Wie muss es den Herrn getroffen haben, dass seine Jünger Ihm einmal diese Frage fast vorwurfsvoll gestellt hatten: „Liegt dir nichts daran, dass wir umkommen?“ (Mk 4,38). Auch Martha hatte Ihn gefragt: „Herr, kümmert es dich nicht, dass meine Schwester mich allein gelassen hat zu dienen?“ (Lk 10,40). Der Feind möchte solche Zweifel in unseren Herzen wecken. Petrus hatte seine Lektion gelernt, er schreibt in seinem ersten Brief davon, dass wir alle unsere Sorge auf Ihn werfen sollen, weil Ihm an uns liegt (s. 1. Pet 5,7).

Der Wolf raubt und zerstreut die Schafe; er will zum einen die Schafe von dem Hirten trennen, und zum anderen will er die Schafe voneinander trennen. Das sind die beiden Wirkungsrichtungen, auf denen der Feind bis heute versucht, Schaden und Verderben in der Herde anzurichten. Der Wolf zerstreut die Schafe – und der Herr Jesus sammelt sie. Was für ein Gegensatz. In 2. Thessalonicher 2,1 lesen wir von dem größten Versammeltwerden was es je gegeben hat und geben wird. Der Feind wird nicht der Sieger sein; der Herr Jesus wird diese Versammlung, die hier in ihrem ewigen Aspekt gesehen wird, versammeln zu sich hin. Und das gründet sich auf seinen Opfertod am Kreuz. Anbetung dieser herrlichen Person!

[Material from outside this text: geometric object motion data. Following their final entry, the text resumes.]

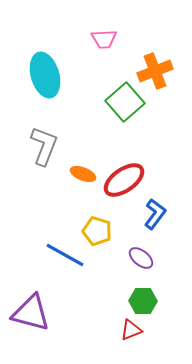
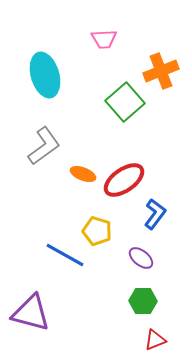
orange cross: moved 6 px right
gray L-shape: rotated 33 degrees clockwise
red triangle: moved 24 px right, 10 px down
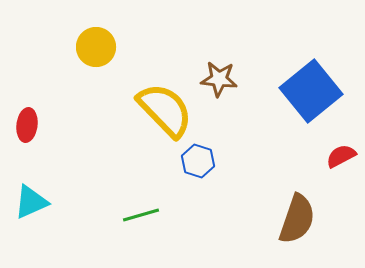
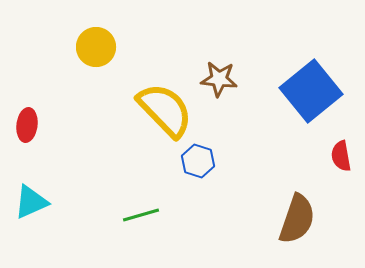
red semicircle: rotated 72 degrees counterclockwise
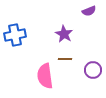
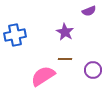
purple star: moved 1 px right, 2 px up
pink semicircle: moved 2 px left; rotated 65 degrees clockwise
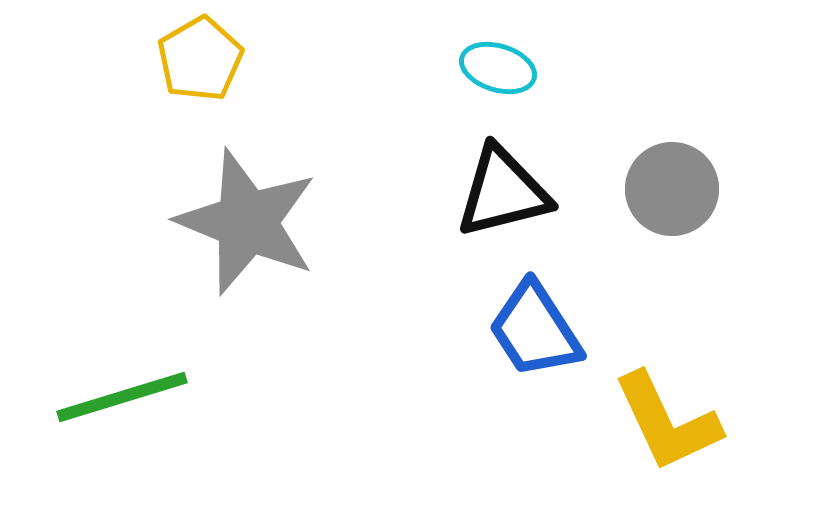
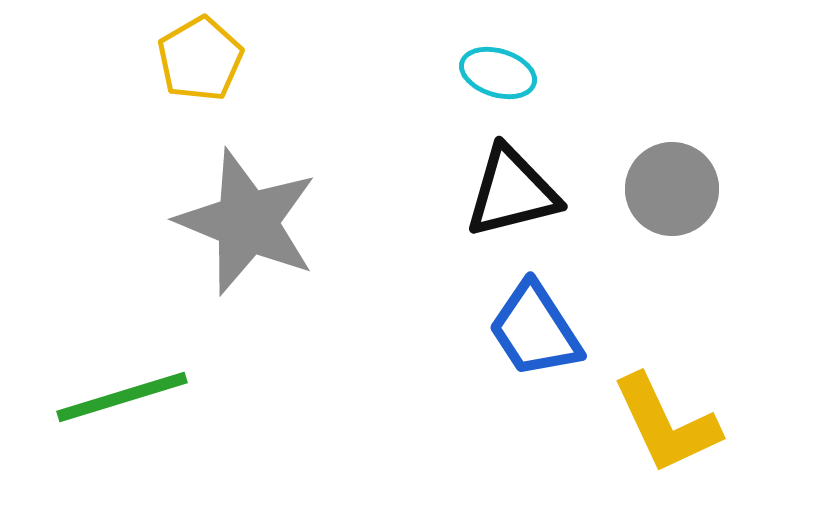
cyan ellipse: moved 5 px down
black triangle: moved 9 px right
yellow L-shape: moved 1 px left, 2 px down
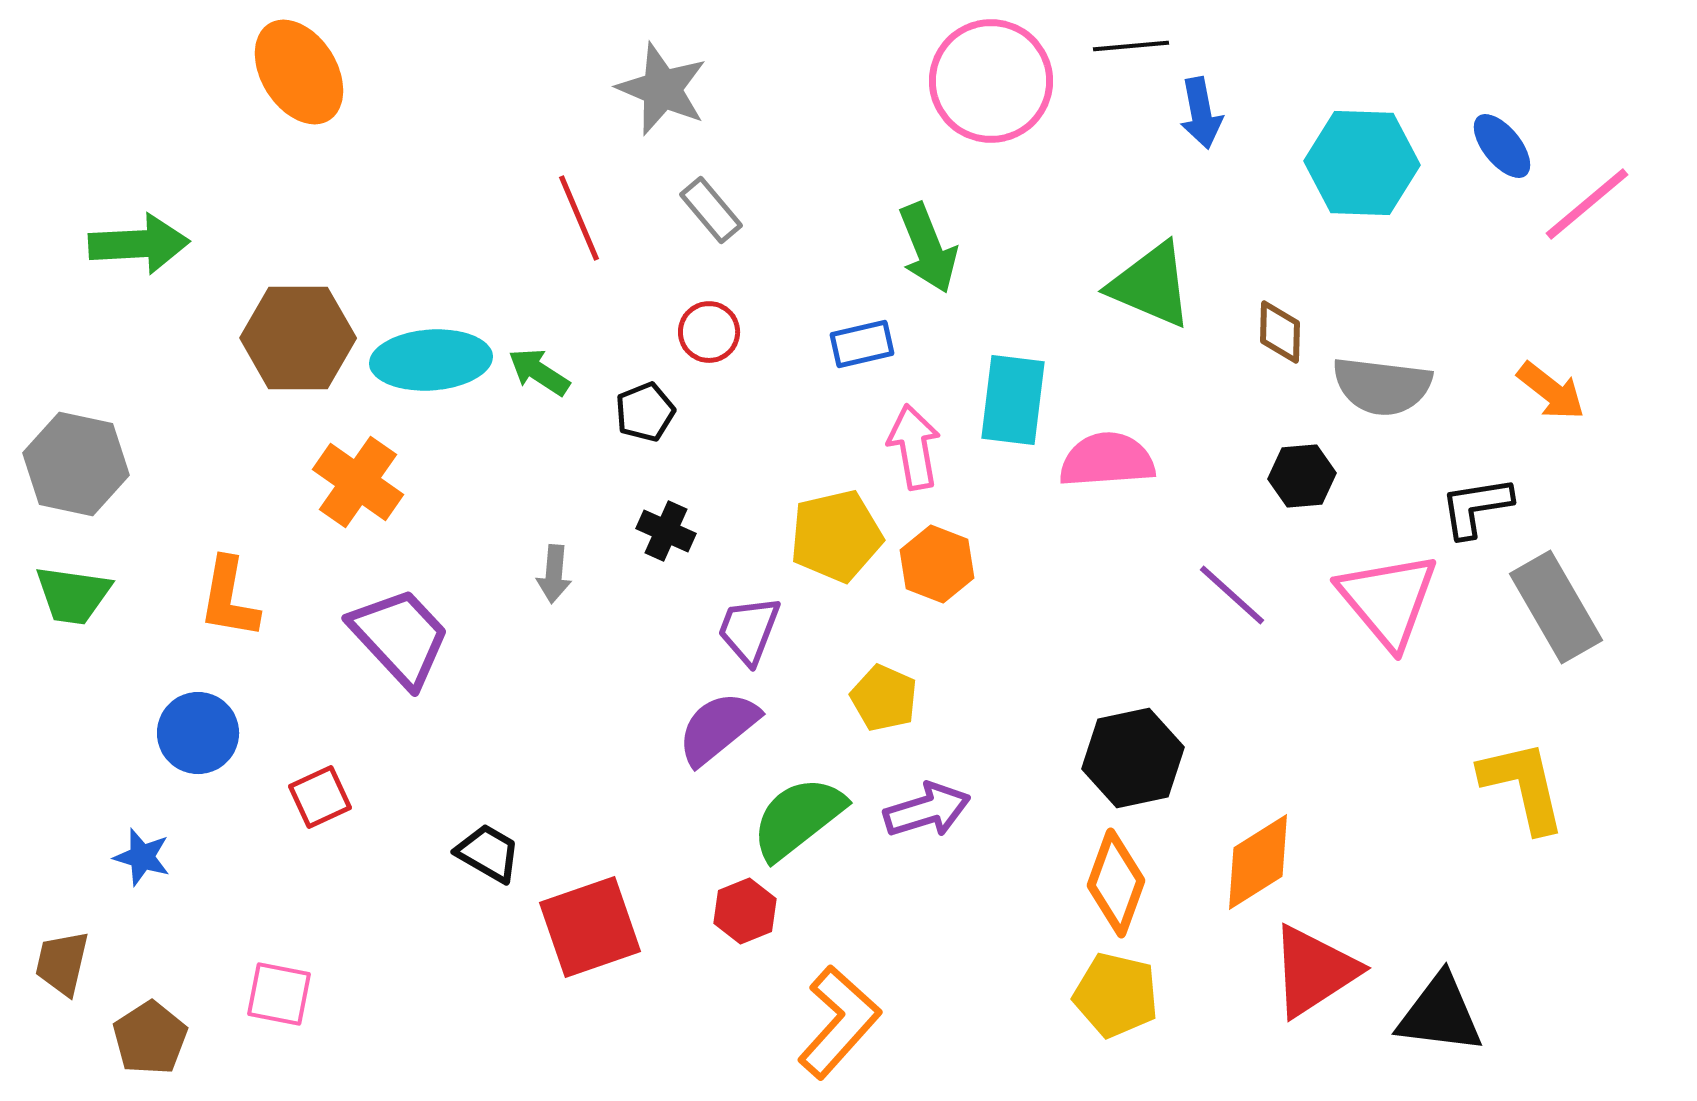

Im Blick auf den Wolf haben wir diese Warnung des Apostels Paulus an die Ältesten von Ephesus, dass reißende Wölfe zu ihnen hineinkommen würden, die die Herde nicht verschonen (s. Apg 20,29). Angesichts dieser Gefahren durch Dieb, Mietling und Wolf wollen wir uns eng bei dem guten Hirten aufhalten, der sich vor die Schafe stellt und sie schützt und in allem für sie sorgt.

Wir haben hier also drei Bilder vor uns, in denen jemand im Kontrast zu dem guten Hirten der Herde schaden will. Die Aktivität dieser Personen finden wir zu unserer Warnung auch noch an anderen Stellen des Wortes Gottes. Ein Kennzeichen des Diebes ist, dass er nicht durch die Tür, sondern woanders in den Hof der Schafe eindringt, er kommt heimlich und auf einem Nebenweg. Dieses Kennzeichen finden wir auch in Judas 4, wo davon gesprochen wird, dass sich gewisse Menschen nebeneingeschlichen haben. Petrus spricht von solchen, „die Verderben bringende Sekten nebeneinführen werden“ (2. Pet 2,1). Diese Gefahr besteht bis heute.